:: Your goal ::
Determine the number of lines in the data that include the word "Table", and write only that number.

:: Given information ::
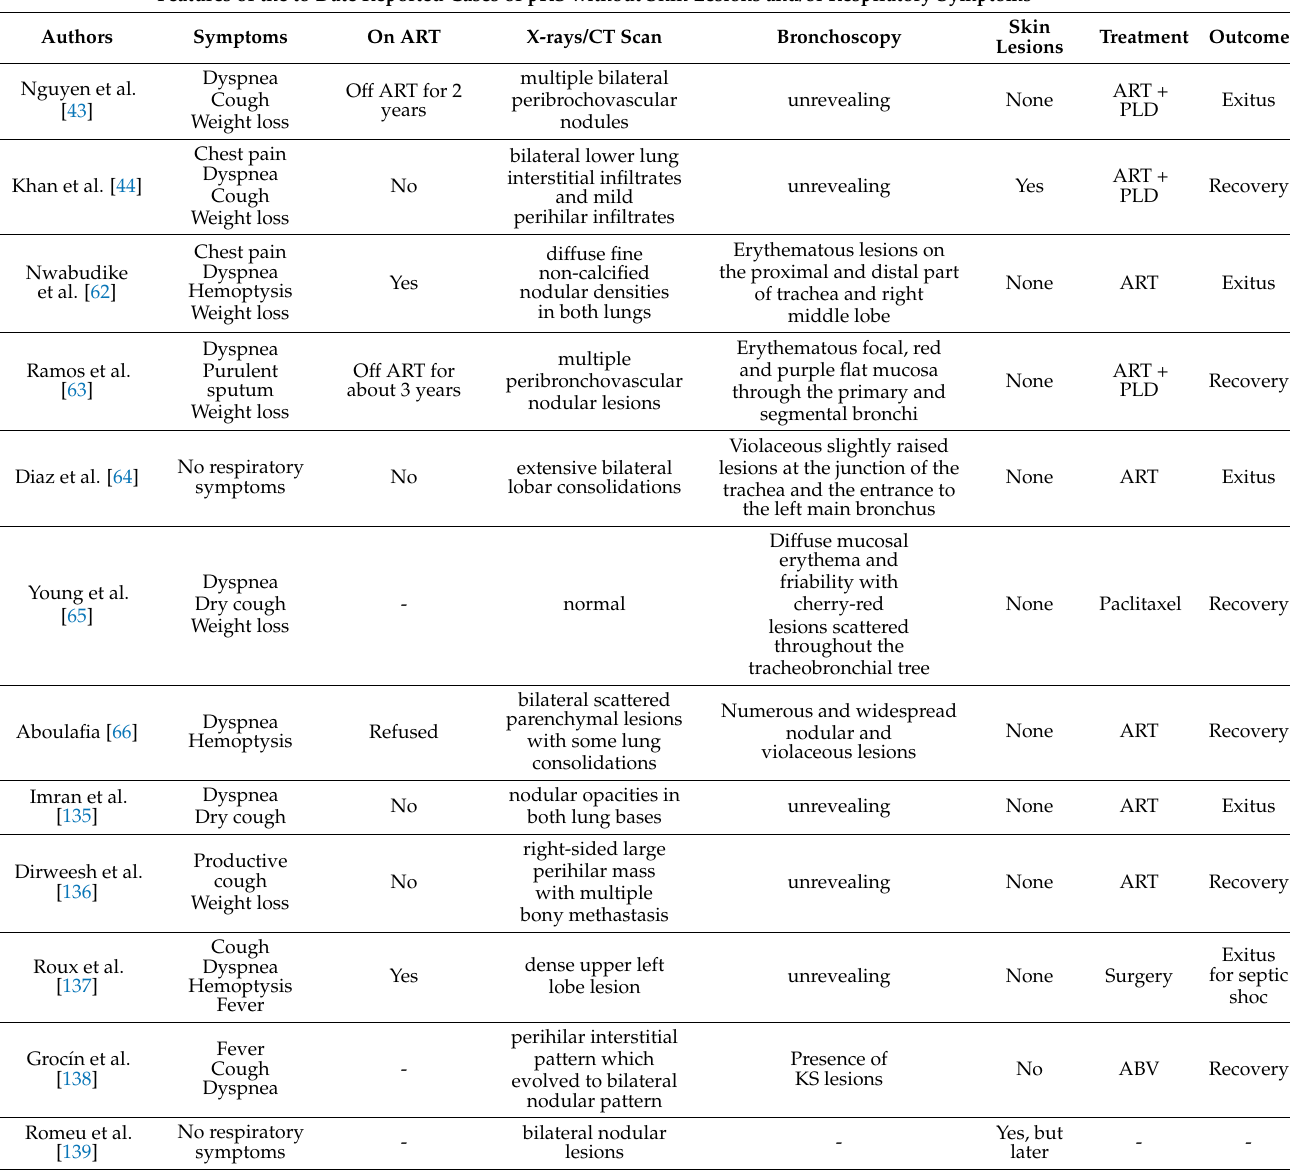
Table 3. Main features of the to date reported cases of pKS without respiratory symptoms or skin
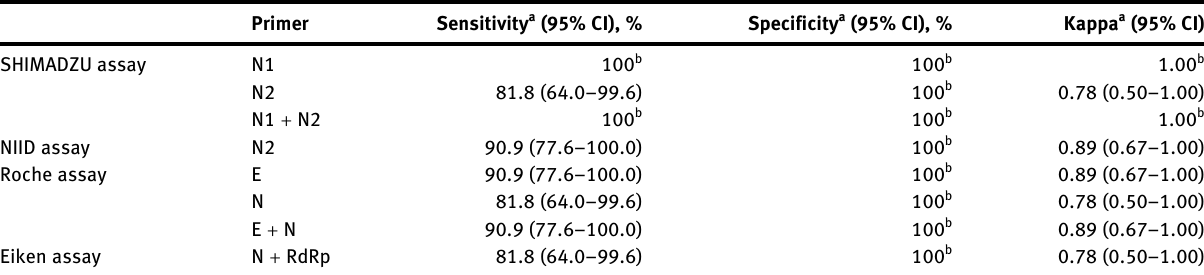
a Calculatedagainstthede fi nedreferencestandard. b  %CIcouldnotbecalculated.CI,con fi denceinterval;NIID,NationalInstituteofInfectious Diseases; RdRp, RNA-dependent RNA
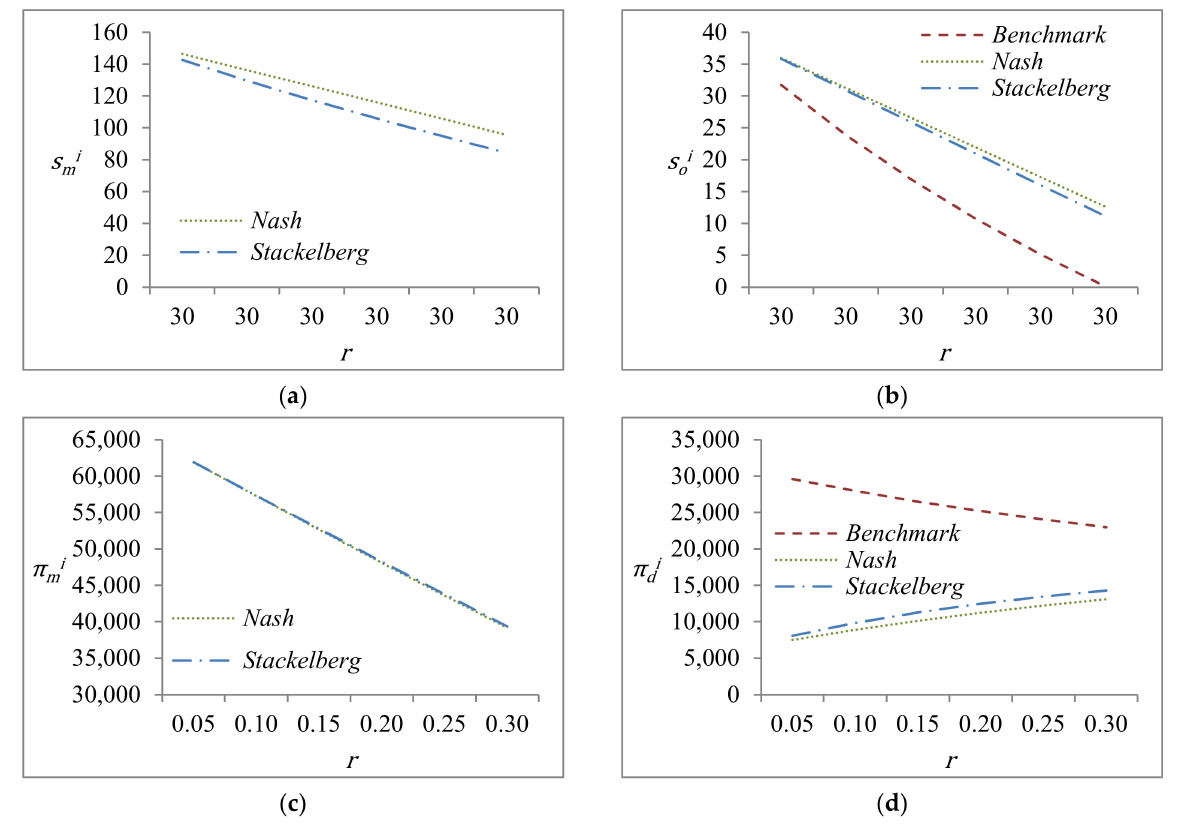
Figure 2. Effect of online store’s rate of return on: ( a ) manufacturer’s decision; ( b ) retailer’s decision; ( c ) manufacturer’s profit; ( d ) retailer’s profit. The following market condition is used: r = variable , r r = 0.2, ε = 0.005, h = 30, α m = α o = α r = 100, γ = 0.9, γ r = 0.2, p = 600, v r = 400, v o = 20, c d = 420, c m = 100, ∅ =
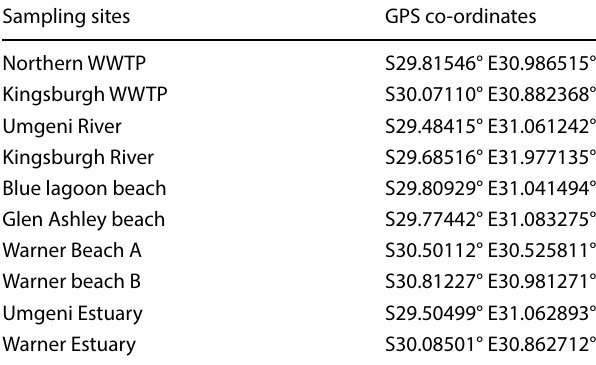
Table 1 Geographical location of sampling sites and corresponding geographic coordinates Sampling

:: Response ::
2